Mr. Ewing argues that the sentencing court erred in "creat[ing] a statutory sentencing range, 10-40 years, that is not prescribed by Congress nor charged by the Grand Jury and not even admitted via a guilty plea by Mr. Ewing." (Doc. 54, p. 8). However, at the time Mr. Ewing was sentenced, the law in the Eight Circuit was that a defendant's statutory minimum sentence could be established based on the district court's findings as to drug quantities, including those quantities determined by relevant conduct. See United States v. Jenkins, 537 F.3d 894, 896-97 (8th Cir. 2008). The Supreme Court later held that calculating the mandatory minimum in this fashion was unconstitutional, see Alleyne v. United States, 133 S.Ct. 2151, 2163 (2013), but did not make its decision retroactive to past judgments. It follows, therefore, that this Court lacks the authority to conduct a resentencing of Mr. Ewing by revisiting the guideline sentencing range imposed upon him by the sentencing court, including revisiting the mandatory minimum.

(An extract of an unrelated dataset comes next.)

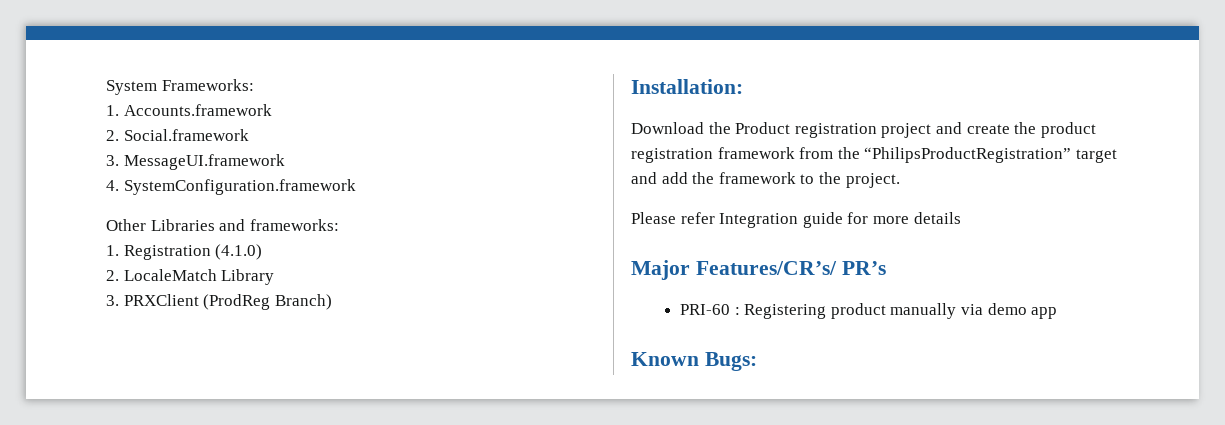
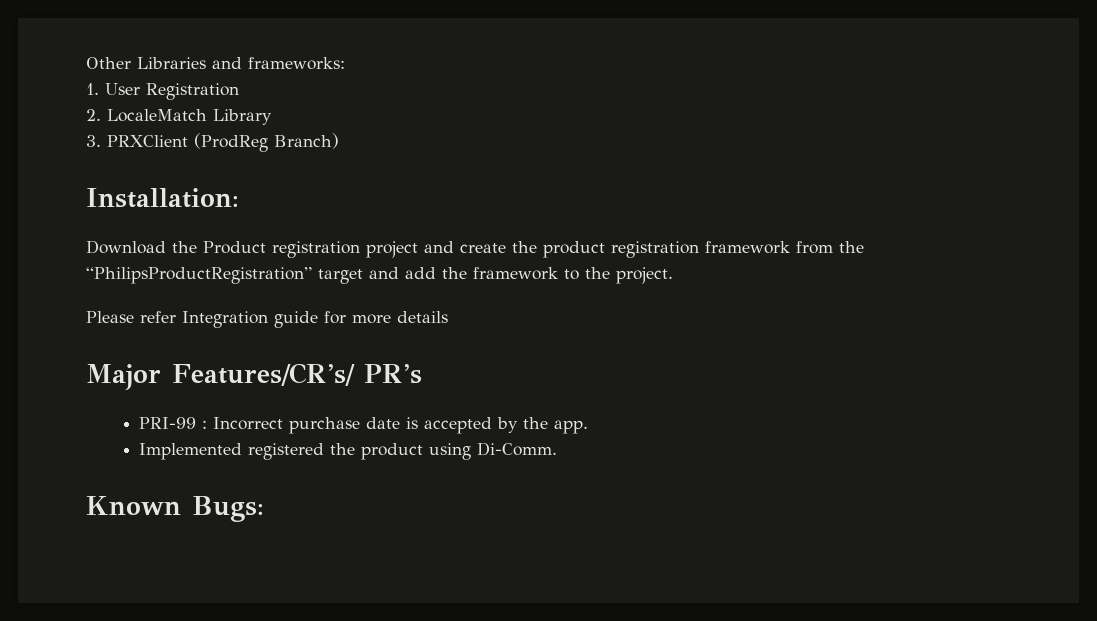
[106,79,254,95] [106,104,272,116] [106,129,249,141] [106,154,285,170] [106,179,356,195] System Frameworks: // 1. Accounts.framework // 2. Social.framework // 3. MessageUI.framework // 4. SystemConfiguration.framework // -> (86, 63) none
(119, 250) none -> [105,83,140,95] User
[215,244,263,260] (4.1.0) -> (239, 91) none
[679,303,1058,319] PRI-60 : Registering product manually via demo app -> [139,417,589,434] [139,442,558,460] PRI-99 : Incorrect purchase date is accepted by the app. // Implemented registered the product using Di-Comm.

Accordingly, IT IS ORDERED that Defendant Marlon D. Ewing's Motion to Reduce Sentence (Doc. 54) is DENIED. Applying the reduction in sentence pursuant to Amendment 782 would fix his new guideline sentencing "range" at exactly 120 months, which is the very sentence that has already been imposed.

IT IS SO ORDERED.

FootNotes


1. The Honorable Jimm Larry Hendren presiding.